Présenté comme une condition de recevabilité des demandes en justice, l’intérêt pour agir [1] échappe à toute tentative de définition. Le Doyen Vedel reconnaît que « rien n’est plus difficile à définir que la notion d’intérêt à agir, et qu’il faut même douter que l’on puisse en donner une formule entièrement rationnelle » [2]. De son coté, R. Bonnard disait en 1935 que « c’est une formule vague qui aurait besoin d’être précisée » [3]. Ces tentatives de définition de l’intérêt pour agir n’ont pas donné lieu à une définition claire. Elles ont posé un problème de distinction entre l’intérêt pour agir et certaines notions voisines comme : le droit, la qualité et la capacité qu’est l’aptitude d’ester en justice. L’intérêt doit être, personnel, légitime, direct et certain.

S’agit d’une condition fondamentale de recevabilité pour tout recours juridictionnelle, l’intérêt pour agir est laissé à l’appréciation du juge. D’ailleurs, le Tribunal Administratif (TA) tunisien a rappelé que l’intérêt pour agir constitue un moyen d’ordre public et par conséquent le juge peut le soulever d’office afin d’assurer la protection des droits des citoyens [4]. Avant la révolution, le TA avait constamment écarté du cercle de l’intérêt à agir la qualité de contribuable [5]. Cependant, après la révolution du 14 janvier 2011, l’intérêt pour agir a connu une évolution remarquable. D’où se pose la question de l’étendu de cercle de l’intérêt pour agir suite à cette révolution ?

L’intérêt à agir a été étendu au sens large après la révolution. A travers la qualité du contribuable (A) et celle d’électeur (B), le TA a donné raison au plaignant pour contester toute décision ayant pour effet de peser financièrement sur le budget de l’Etat.

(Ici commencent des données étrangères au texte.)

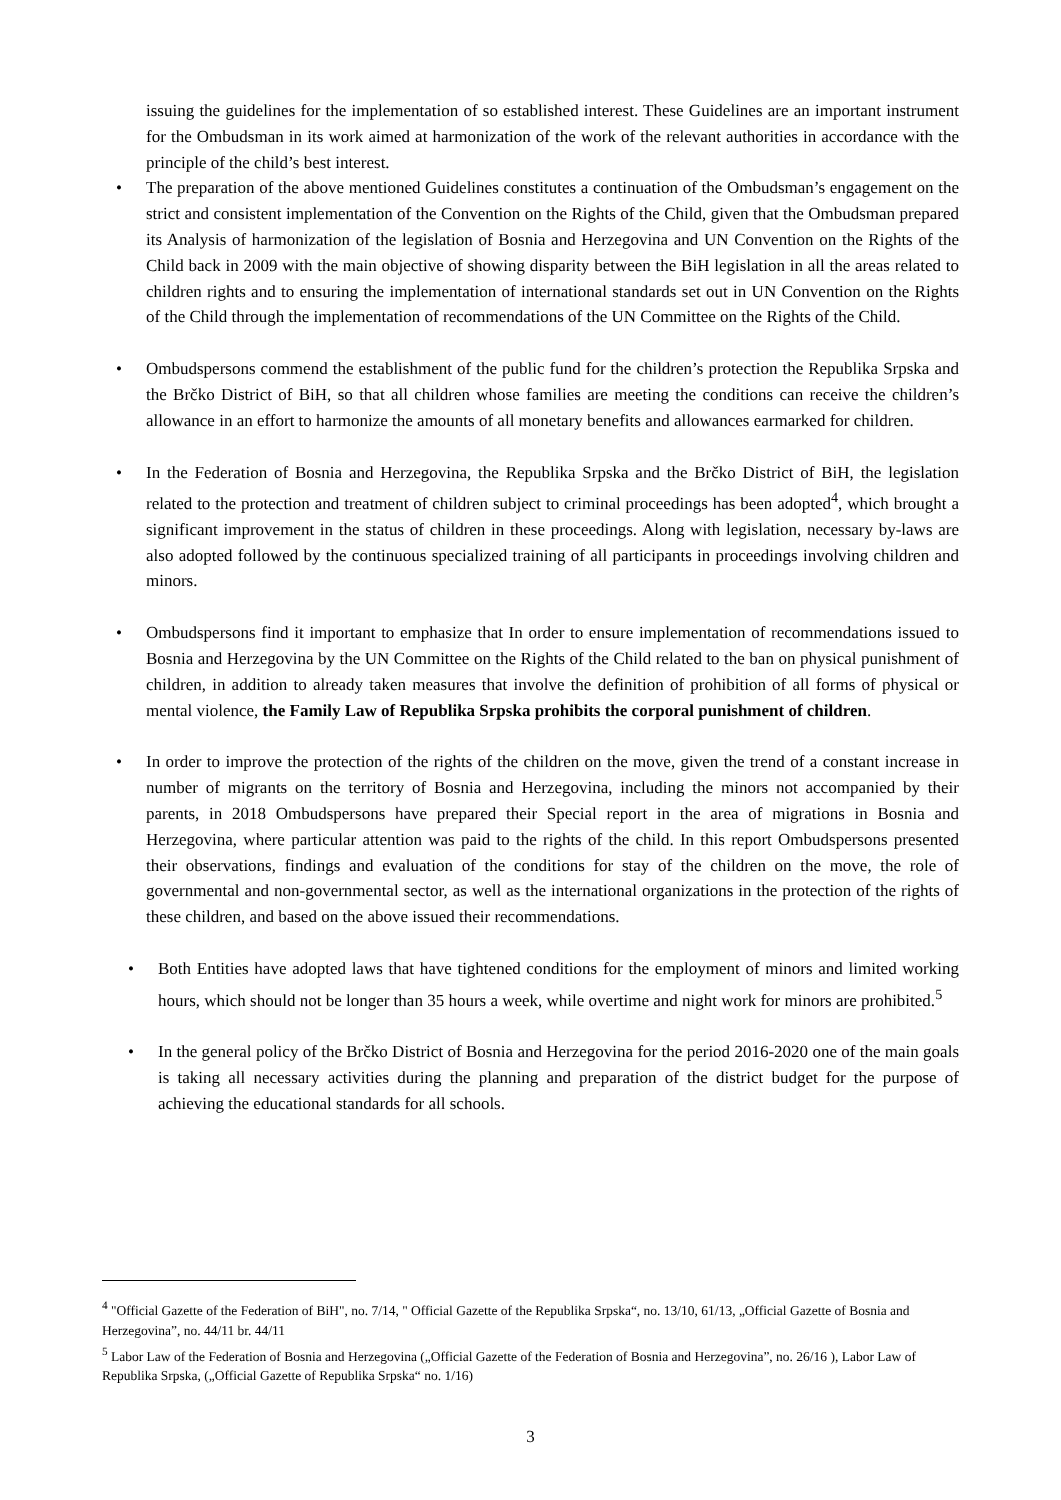issuing the guidelines for the implementation of so established interest. These Guidelines are an important instrument for the Ombudsman in its work aimed at harmonization of the work of the relevant authorities in accordance with the principle of the child’s best interest.
• The preparation of the above mentioned Guidelines constitutes a continuation of the Ombudsman’s engagement on the strict and consistent implementation of the Convention on the Rights of the Child, given that the Ombudsman prepared its Analysis of harmonization of the legislation of Bosnia and Herzegovina and UN Convention on the Rights of the Child back in 2009 with the main objective of showing disparity between the BiH legislation in all the areas related to children rights and to ensuring the implementation of international standards set out in UN Convention on the Rights of the Child through the implementation of recommendations of the UN Committee on the Rights of the Child.
• Ombudspersons commend the establishment of the public fund for the children’s protection the Republika Srpska and the Brčko District of BiH, so that all children whose families are meeting the conditions can receive the children’s allowance in an effort to harmonize the amounts of all monetary benefits and allowances earmarked for children.
• In the Federation of Bosnia and Herzegovina, the Republika Srpska and the Brčko District of BiH, the legislation related to the protection and treatment of children subject to criminal proceedings has been adopted<sup>4</sup>, which brought a significant improvement in the status of children in these proceedings. Along with legislation, necessary by-laws are also adopted followed by the continuous specialized training of all participants in proceedings involving children and minors.
• Ombudspersons find it important to emphasize that In order to ensure implementation of recommendations issued to Bosnia and Herzegovina by the UN Committee on the Rights of the Child related to the ban on physical punishment of children, in addition to already taken measures that involve the definition of prohibition of all forms of physical or mental violence, the Family Law of Republika Srpska prohibits the corporal punishment of children.
• In order to improve the protection of the rights of the children on the move, given the trend of a constant increase in number of migrants on the territory of Bosnia and Herzegovina, including the minors not accompanied by their parents, in 2018 Ombudspersons have prepared their Special report in the area of migrations in Bosnia and Herzegovina, where particular attention was paid to the rights of the child. In this report Ombudspersons presented their observations, findings and evaluation of the conditions for stay of the children on the move, the role of governmental and non-governmental sector, as well as the international organizations in the protection of the rights of these children, and based on the above issued their recommendations.
• Both Entities have adopted laws that have tightened conditions for the employment of minors and limited working hours, which should not be longer than 35 hours a week, while overtime and night work for minors are prohibited.<sup>5</sup>
• In the general policy of the Brčko District of Bosnia and Herzegovina for the period 2016-2020 one of the main goals is taking all necessary activities during the planning and preparation of the district budget for the purpose of achieving the educational standards for all schools.
<sup>4</sup> "Official Gazette of the Federation of BiH", no. 7/14, " Official Gazette of the Republika Srpska“, no. 13/10, 61/13, „Official Gazette of Bosnia and Herzegovina”, no. 44/11 br. 44/11
<sup>5</sup> Labor Law of the Federation of Bosnia and Herzegovina („Official Gazette of the Federation of Bosnia and Herzegovina”, no. 26/16 ), Labor Law of Republika Srpska, („Official Gazette of Republika Srpska“ no. 1/16)
3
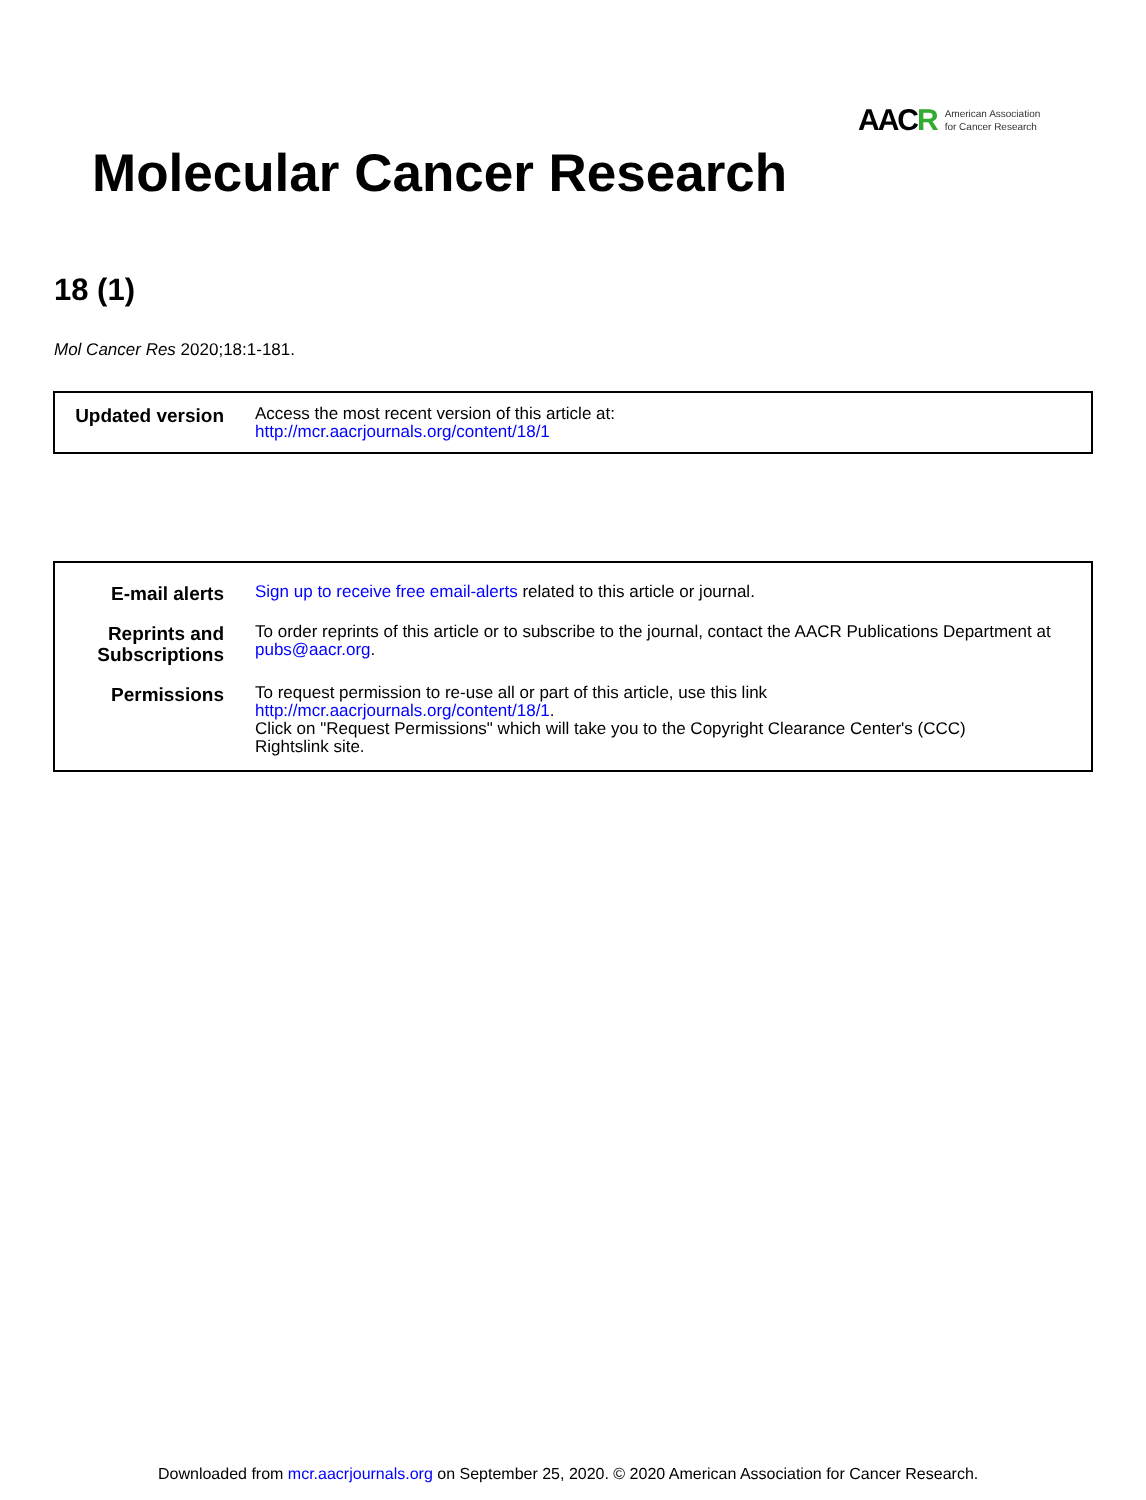AACR American Association
for Cancer Research
Molecular Cancer Research
18 (1)
Mol Cancer Res 2020;18:1-181.
| Updated version | Access the most recent version of this article at: http://mcr.aacrjournals.org/content/18/1 |
| E-mail alerts | Sign up to receive free email-alerts related to this article or journal. |
| Reprints and Subscriptions | To order reprints of this article or to subscribe to the journal, contact the AACR Publications Department at pubs@aacr.org . |
| Permissions | To request permission to re-use all or part of this article, use this link http://mcr.aacrjournals.org/content/18/1 . Click on "Request Permissions" which will take you to the Copyright Clearance Center's (CCC) Rightslink site. |
Downloaded from mcr.aacrjournals.org on September 25, 2020. © 2020 American Association for Cancer Research.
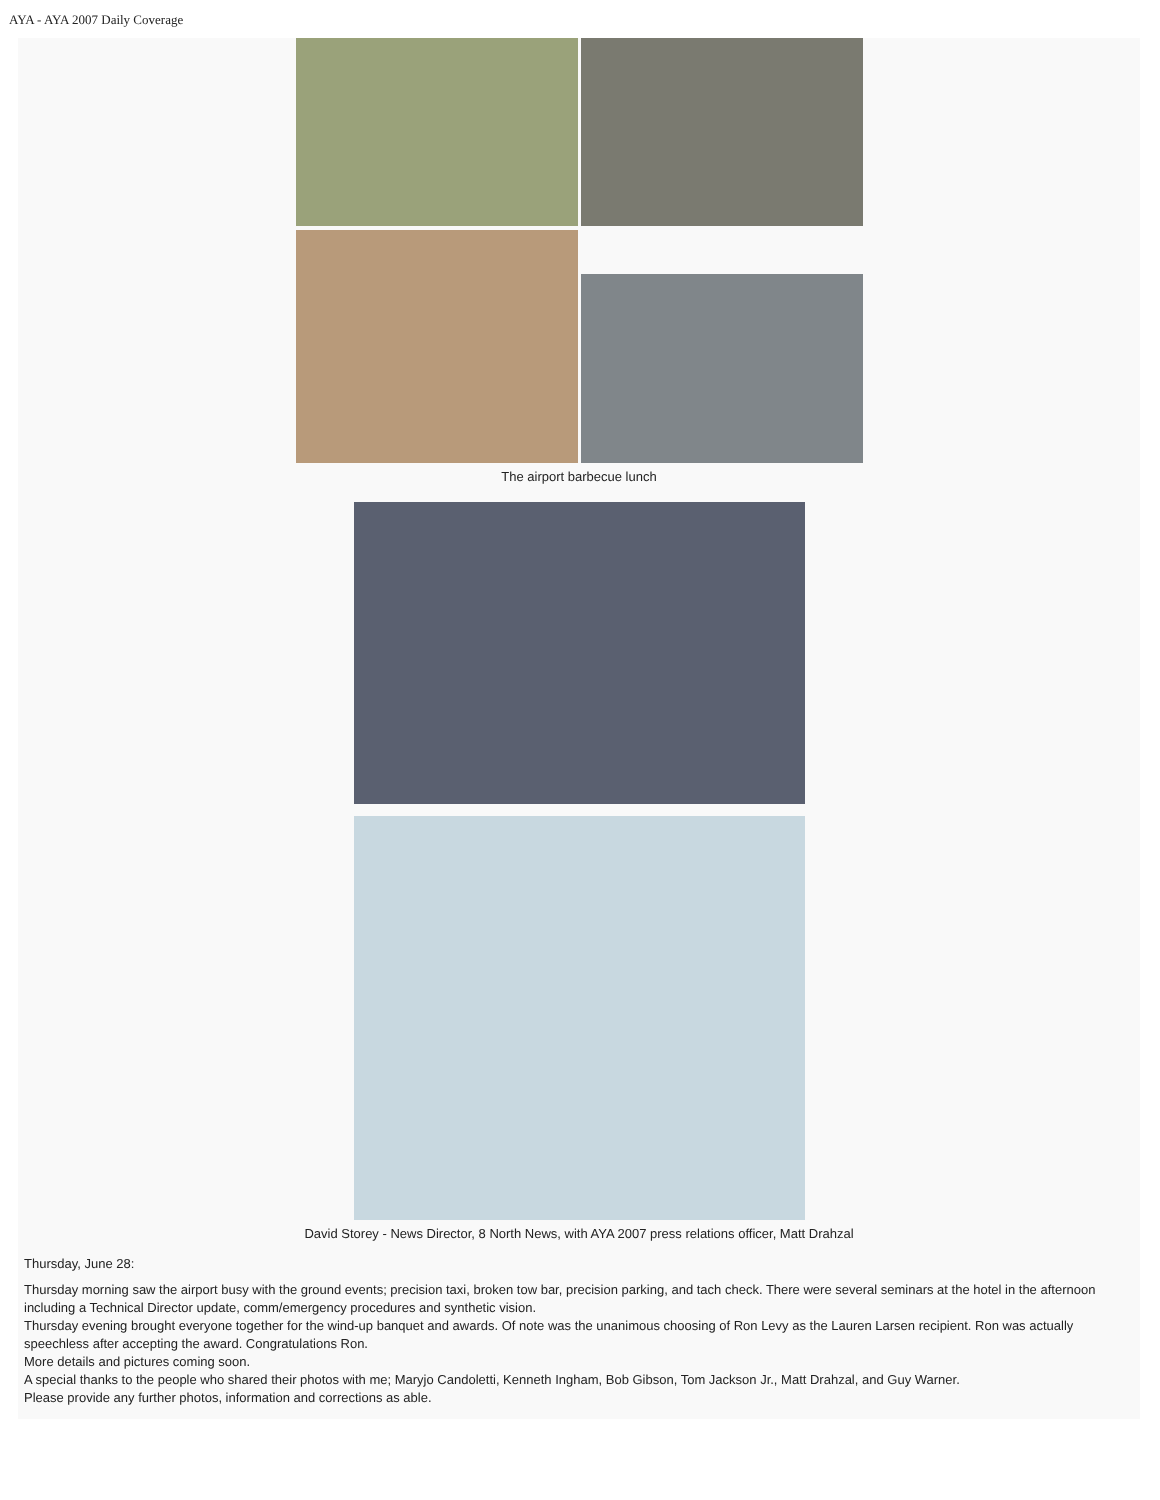AYA - AYA 2007 Daily Coverage
The airport barbecue lunch
David Storey - News Director, 8 North News, with AYA 2007 press relations officer, Matt Drahzal
Thursday, June 28:
Thursday morning saw the airport busy with the ground events; precision taxi, broken tow bar, precision parking, and tach check. There were several seminars at the hotel in the afternoon including a Technical Director update, comm/emergency procedures and synthetic vision.
Thursday evening brought everyone together for the wind-up banquet and awards. Of note was the unanimous choosing of Ron Levy as the Lauren Larsen recipient. Ron was actually speechless after accepting the award. Congratulations Ron.
More details and pictures coming soon.
A special thanks to the people who shared their photos with me; Maryjo Candoletti, Kenneth Ingham, Bob Gibson, Tom Jackson Jr., Matt Drahzal, and Guy Warner.
Please provide any further photos, information and corrections as able.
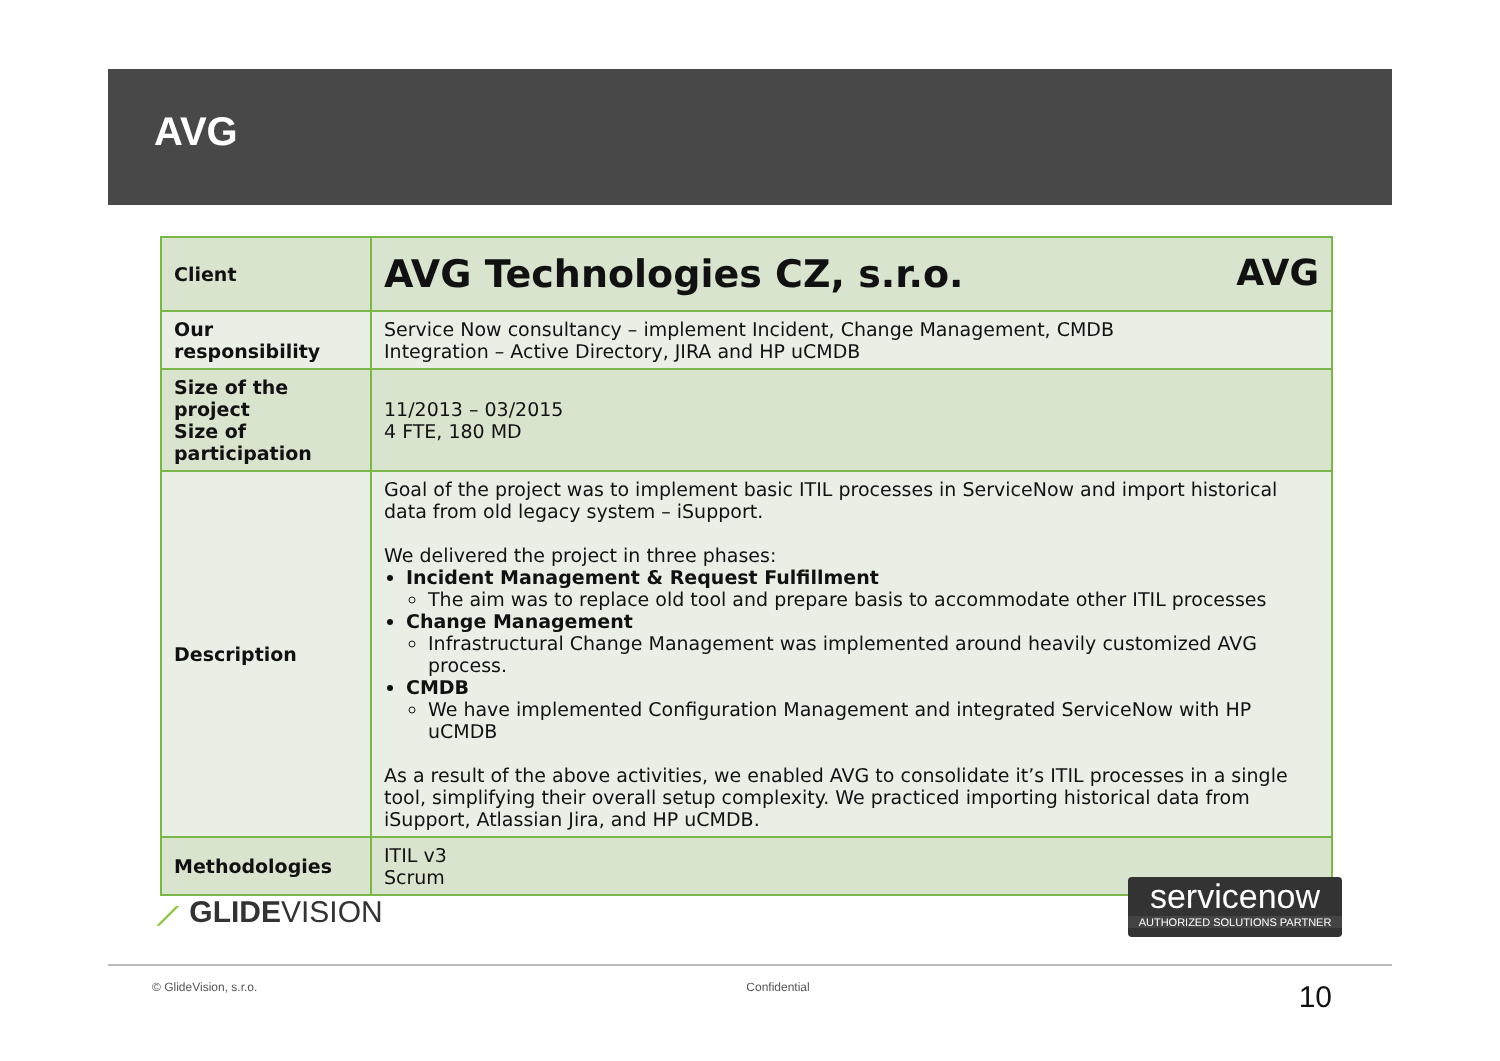AVG
| Client | AVG Technologies CZ, s.r.o. AVG |
| Our responsibility | Service Now consultancy – implement Incident, Change Management, CMDB Integration – Active Directory, JIRA and HP uCMDB |
| Size of the project Size of participation | 11/2013 – 03/2015 4 FTE, 180 MD |
| Description | Goal of the project was to implement basic ITIL processes in ServiceNow and import historical data from old legacy system – iSupport. We delivered the project in three phases: Incident Management & Request Fulfillment The aim was to replace old tool and prepare basis to accommodate other ITIL processes Change Management Infrastructural Change Management was implemented around heavily customized AVG process. CMDB We have implemented Configuration Management and integrated ServiceNow with HP uCMDB As a result of the above activities, we enabled AVG to consolidate it’s ITIL processes in a single tool, simplifying their overall setup complexity. We practiced importing historical data from iSupport, Atlassian Jira, and HP uCMDB. |
| Methodologies | ITIL v3 Scrum |
⟋ GLIDEVISION
servicenow
AUTHORIZED SOLUTIONS PARTNER
© GlideVision, s.r.o. Confidential 10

Le TA a accepté le recours intenté par une « association » (C), ce qui reflète un élargissement considérable du champ de l’intérêt collectif.

A- Élargissement à travers la qualité du requérant : la qualité de contribuable

L’exigence de l’intérêt pour agir n’est pas spécifique au recours pour excès de pouvoir, elle l’est, aussi, en matière de recours de plein contentieux judiciaire [6]. Le TA, a rappelé que l’intérêt pour agir constitue un moyen d’ordre public et par conséquent le juge peut le soulever d’office afin d’assurer la protection des droits des citoyens [7] . En effet, le juge administratif « a adopté une approche pragmatique consistant à décider si un requérant a ou non intérêt à agir au cas par cas et sans indiquer en général les raisons de son choix » [8]. D’ailleurs, le jugement en référé du 10 mars 2011 a rappelé cette démarche [9]. À travers les impôts payés au budget de l’État, les plaignants se sont présentés en leur qualité de citoyens contribuables.
En effet, la deuxième chambre de première instance du TA, a prononcé un jugement en référé, n°711506 du 10 mars 2011, consistant à suspendre le paiement des indemnités et des avantages servis aux membres de la Chambre des députés et de la Chambre des conseillers. Selon les attendus du jugement prononcé, le gel provisoire des primes et avantages accordés aux députés et conseillers est une mesure conservatoire utile, et ce par application des dispositions de l’article 81 de la loi organique relative au TA. Le TA admis que la qualité de contribuable national donne intérêt pour contester toute décision ayant pour effet de peser financièrement sur le budget de l’État.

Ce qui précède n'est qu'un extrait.